# Instructions to follow
Range to reproduce from the entries below: the line with "left elbow: (395, 528)", the line with "neck: (634, 259)", and every line in between. Give them exactly and give nothing else.

# Information
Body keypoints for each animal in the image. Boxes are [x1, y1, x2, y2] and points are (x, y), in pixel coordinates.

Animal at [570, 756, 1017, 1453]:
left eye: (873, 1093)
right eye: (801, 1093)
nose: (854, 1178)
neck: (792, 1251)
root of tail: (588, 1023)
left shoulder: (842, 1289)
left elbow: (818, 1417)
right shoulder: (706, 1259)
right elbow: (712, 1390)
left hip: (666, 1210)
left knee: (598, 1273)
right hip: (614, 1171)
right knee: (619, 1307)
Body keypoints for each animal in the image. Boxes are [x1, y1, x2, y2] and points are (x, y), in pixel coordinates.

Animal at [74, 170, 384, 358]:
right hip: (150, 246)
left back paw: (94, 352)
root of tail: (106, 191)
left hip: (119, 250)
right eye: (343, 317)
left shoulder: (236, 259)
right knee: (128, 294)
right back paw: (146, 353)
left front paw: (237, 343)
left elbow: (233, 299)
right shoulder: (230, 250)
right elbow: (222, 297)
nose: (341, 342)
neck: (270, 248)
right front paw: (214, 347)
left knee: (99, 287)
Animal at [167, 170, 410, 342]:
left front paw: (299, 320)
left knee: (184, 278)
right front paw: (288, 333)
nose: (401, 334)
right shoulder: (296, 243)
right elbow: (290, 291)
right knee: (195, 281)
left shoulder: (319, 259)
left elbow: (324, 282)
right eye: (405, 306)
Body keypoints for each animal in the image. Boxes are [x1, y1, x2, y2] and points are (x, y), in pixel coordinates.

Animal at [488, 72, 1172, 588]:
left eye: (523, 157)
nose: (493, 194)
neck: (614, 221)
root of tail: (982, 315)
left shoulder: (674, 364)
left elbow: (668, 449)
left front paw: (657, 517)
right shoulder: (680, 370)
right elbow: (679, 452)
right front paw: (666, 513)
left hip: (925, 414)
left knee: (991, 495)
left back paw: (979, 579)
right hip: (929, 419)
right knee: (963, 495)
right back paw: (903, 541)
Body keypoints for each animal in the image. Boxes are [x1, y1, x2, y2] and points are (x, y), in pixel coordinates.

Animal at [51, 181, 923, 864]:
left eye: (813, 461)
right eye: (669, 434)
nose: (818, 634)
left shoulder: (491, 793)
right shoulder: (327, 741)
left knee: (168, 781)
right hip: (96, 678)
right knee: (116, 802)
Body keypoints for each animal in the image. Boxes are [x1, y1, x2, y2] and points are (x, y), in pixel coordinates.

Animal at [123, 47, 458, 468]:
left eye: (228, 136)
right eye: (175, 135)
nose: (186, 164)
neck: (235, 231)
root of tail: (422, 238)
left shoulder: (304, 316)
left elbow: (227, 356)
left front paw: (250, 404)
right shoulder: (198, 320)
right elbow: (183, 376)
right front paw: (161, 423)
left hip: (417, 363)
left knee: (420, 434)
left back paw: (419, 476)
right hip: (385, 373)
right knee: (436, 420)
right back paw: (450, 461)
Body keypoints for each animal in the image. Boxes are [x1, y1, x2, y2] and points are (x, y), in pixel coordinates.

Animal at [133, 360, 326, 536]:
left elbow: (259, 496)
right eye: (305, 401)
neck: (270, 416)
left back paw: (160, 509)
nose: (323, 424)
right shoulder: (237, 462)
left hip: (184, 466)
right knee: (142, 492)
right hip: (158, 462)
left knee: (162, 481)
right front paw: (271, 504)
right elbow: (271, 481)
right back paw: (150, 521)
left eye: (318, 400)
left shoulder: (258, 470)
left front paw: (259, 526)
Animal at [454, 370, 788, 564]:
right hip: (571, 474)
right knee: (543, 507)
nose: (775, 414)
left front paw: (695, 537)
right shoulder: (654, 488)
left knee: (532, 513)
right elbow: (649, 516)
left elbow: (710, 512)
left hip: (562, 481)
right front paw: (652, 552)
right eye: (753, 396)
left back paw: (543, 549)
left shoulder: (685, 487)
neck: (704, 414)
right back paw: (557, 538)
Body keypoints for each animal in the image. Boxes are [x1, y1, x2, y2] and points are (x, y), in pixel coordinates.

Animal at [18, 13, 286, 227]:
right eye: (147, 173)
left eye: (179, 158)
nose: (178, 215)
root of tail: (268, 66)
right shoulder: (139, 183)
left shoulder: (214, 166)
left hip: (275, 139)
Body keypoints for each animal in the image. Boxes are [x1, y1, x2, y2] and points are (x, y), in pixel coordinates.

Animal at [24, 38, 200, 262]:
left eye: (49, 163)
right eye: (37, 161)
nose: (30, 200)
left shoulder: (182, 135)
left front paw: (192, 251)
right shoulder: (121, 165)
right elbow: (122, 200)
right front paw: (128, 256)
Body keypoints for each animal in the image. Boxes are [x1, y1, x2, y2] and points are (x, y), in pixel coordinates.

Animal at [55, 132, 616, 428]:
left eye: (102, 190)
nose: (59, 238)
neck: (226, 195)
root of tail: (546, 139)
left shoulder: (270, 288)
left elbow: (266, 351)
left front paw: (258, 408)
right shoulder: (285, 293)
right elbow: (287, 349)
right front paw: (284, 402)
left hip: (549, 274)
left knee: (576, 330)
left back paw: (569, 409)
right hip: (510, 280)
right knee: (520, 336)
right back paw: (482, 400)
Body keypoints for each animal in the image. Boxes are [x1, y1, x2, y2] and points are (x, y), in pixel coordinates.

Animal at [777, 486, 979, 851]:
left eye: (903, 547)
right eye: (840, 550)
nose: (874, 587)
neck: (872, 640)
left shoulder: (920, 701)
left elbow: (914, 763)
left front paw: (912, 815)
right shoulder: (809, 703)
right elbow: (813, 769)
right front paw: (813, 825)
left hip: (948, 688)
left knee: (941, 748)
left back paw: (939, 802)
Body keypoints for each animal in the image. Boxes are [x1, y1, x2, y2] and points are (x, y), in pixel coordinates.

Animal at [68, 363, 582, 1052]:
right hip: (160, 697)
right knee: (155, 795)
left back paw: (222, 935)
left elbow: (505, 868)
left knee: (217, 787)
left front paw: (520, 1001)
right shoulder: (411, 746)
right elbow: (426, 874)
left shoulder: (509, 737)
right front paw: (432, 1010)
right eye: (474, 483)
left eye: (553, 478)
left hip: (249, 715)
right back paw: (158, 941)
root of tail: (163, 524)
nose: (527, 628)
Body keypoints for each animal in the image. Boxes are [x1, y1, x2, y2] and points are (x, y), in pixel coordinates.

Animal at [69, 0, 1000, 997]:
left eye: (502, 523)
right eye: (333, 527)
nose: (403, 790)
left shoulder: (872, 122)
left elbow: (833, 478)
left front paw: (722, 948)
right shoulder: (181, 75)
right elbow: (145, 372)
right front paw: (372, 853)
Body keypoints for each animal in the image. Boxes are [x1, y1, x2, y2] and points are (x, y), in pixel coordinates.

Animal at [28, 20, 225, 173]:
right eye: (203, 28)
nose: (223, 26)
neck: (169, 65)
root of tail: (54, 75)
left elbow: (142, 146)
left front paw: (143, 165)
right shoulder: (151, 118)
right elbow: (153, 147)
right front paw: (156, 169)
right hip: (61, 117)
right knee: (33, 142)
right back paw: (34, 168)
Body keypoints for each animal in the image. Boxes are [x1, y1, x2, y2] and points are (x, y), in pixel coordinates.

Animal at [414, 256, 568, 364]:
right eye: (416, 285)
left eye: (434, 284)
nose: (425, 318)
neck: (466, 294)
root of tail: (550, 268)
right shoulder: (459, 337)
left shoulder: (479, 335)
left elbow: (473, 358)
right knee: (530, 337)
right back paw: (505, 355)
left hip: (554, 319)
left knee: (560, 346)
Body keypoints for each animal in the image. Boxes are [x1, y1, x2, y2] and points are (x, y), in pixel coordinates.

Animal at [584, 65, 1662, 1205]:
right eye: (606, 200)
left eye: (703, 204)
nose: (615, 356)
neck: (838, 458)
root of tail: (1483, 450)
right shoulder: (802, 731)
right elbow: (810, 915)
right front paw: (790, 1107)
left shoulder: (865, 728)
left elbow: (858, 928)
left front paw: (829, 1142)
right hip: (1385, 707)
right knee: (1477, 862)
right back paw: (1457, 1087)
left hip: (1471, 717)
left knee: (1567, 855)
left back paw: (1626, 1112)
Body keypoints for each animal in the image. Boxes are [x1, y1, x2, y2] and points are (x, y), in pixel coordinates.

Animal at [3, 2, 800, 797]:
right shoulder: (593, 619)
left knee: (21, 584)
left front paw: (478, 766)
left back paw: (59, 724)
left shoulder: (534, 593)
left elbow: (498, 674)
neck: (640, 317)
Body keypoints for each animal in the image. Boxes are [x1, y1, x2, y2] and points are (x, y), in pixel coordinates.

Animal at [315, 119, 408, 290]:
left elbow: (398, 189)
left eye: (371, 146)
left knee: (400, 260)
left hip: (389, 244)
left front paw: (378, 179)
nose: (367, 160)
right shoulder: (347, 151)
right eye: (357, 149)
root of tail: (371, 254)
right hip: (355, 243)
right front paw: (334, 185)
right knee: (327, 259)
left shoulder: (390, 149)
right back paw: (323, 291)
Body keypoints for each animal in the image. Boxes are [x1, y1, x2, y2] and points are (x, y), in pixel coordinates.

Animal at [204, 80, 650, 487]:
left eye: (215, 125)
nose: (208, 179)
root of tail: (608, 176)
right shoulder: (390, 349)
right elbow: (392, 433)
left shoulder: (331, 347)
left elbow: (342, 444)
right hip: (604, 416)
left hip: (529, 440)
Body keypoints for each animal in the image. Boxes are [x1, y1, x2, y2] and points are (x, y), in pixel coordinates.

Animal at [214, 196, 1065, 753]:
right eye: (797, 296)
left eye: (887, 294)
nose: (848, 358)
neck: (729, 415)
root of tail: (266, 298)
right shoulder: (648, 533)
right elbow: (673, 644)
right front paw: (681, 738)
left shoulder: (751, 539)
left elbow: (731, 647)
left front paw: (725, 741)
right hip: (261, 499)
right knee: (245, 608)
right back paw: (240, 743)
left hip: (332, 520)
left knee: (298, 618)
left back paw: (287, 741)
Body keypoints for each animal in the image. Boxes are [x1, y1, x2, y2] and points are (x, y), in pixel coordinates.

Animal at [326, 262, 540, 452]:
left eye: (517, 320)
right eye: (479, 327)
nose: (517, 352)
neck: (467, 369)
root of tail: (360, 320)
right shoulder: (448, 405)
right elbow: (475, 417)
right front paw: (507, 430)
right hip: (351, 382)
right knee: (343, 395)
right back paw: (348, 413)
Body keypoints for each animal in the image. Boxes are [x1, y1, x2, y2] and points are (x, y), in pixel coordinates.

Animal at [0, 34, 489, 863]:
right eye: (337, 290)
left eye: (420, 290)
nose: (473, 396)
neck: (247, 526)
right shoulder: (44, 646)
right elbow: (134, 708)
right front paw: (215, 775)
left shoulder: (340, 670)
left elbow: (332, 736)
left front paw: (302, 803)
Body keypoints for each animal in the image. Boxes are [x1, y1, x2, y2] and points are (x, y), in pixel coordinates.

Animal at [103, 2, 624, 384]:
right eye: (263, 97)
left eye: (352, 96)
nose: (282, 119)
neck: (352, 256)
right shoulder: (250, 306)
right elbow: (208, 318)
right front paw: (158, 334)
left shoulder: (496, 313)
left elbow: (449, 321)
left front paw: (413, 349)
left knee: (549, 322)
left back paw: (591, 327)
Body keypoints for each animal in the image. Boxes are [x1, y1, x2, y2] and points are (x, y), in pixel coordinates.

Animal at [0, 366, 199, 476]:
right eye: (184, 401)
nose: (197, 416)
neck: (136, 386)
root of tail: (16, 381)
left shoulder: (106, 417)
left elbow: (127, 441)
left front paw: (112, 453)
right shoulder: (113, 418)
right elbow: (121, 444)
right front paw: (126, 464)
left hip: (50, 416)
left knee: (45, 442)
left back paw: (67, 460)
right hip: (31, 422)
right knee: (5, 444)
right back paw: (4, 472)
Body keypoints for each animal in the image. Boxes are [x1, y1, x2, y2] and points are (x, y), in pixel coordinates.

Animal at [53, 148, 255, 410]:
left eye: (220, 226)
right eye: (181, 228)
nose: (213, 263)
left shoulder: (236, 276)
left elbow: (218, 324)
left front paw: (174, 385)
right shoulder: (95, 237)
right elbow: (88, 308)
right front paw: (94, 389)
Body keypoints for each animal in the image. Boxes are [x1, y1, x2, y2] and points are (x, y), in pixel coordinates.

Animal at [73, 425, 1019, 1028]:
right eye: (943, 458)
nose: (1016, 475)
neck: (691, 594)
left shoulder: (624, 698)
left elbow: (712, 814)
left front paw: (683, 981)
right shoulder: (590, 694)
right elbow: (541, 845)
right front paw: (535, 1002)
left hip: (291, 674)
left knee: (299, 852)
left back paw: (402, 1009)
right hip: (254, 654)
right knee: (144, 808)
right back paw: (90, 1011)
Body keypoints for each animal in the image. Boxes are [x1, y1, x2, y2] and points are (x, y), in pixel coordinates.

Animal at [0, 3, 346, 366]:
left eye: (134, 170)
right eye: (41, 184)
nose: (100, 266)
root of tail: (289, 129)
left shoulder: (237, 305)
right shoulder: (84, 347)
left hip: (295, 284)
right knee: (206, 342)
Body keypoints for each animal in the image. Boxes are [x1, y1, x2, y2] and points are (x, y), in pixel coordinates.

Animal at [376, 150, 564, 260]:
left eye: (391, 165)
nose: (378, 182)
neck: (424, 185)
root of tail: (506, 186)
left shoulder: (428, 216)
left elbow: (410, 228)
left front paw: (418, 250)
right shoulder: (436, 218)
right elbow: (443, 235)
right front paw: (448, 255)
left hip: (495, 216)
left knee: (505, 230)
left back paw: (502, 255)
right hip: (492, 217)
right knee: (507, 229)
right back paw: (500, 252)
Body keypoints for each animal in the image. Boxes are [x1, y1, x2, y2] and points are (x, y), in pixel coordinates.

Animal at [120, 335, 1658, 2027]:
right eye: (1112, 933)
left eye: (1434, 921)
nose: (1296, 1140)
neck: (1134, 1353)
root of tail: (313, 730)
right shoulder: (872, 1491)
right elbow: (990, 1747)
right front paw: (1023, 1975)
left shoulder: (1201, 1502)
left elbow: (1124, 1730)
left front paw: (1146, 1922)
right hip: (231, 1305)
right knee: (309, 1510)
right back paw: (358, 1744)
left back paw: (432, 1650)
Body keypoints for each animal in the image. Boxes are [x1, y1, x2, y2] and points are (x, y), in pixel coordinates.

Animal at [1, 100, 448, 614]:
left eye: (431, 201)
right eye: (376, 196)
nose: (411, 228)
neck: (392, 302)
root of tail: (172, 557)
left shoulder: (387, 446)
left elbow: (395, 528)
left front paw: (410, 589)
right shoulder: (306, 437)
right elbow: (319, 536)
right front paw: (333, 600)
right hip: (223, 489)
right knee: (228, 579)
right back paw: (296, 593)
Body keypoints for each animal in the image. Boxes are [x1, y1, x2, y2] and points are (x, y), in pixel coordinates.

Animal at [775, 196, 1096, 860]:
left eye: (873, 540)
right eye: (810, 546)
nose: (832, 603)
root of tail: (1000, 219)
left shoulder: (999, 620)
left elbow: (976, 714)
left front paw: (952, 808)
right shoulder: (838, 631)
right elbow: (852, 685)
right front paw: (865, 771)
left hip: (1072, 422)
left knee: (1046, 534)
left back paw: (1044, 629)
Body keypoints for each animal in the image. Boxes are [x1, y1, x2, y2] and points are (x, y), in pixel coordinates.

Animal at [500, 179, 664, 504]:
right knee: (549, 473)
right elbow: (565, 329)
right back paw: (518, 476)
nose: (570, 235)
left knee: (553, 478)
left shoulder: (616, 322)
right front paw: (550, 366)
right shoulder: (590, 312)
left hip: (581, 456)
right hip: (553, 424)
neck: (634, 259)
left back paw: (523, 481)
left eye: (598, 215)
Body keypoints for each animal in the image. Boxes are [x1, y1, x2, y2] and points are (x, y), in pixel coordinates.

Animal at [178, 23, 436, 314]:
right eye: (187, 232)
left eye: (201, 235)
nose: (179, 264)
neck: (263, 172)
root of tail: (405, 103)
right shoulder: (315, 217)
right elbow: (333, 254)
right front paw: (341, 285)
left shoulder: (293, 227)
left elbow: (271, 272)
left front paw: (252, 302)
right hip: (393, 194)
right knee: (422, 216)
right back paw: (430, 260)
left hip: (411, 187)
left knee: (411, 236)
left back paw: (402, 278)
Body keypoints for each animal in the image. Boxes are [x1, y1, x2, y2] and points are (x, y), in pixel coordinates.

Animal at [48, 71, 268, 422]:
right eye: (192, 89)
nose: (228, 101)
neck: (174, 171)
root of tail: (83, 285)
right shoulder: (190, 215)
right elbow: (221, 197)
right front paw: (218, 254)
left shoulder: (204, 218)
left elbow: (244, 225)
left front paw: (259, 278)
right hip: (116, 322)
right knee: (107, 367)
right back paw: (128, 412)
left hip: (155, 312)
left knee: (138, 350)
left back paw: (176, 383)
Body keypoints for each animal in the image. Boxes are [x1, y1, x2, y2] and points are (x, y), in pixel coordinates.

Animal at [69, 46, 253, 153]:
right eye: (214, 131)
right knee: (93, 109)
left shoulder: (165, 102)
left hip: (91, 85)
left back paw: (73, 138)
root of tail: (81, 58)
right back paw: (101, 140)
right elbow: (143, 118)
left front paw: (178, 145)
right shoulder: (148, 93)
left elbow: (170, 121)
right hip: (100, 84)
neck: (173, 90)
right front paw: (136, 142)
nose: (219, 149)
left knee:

# Worked solution
left elbow: (395, 528)
left front paw: (410, 589)
right shoulder: (306, 437)
right elbow: (319, 536)
right front paw: (333, 600)
right hip: (223, 489)
right knee: (228, 579)
right back paw: (296, 593)
Body keypoints for each animal in the image. Boxes are [x1, y1, x2, y2] and points are (x, y), in pixel coordinates.

Animal at [775, 196, 1096, 860]:
left eye: (873, 540)
right eye: (810, 546)
nose: (832, 603)
root of tail: (1000, 219)
left shoulder: (999, 620)
left elbow: (976, 714)
left front paw: (952, 808)
right shoulder: (838, 631)
right elbow: (852, 685)
right front paw: (865, 771)
left hip: (1072, 422)
left knee: (1046, 534)
left back paw: (1044, 629)
Body keypoints for each animal in the image. Boxes are [x1, y1, x2, y2] and points are (x, y), in pixel coordinates.

Animal at [500, 179, 664, 504]:
right knee: (549, 473)
right elbow: (565, 329)
right back paw: (518, 476)
nose: (570, 235)
left knee: (553, 478)
left shoulder: (616, 322)
right front paw: (550, 366)
right shoulder: (590, 312)
left hip: (581, 456)
right hip: (553, 424)
neck: (634, 259)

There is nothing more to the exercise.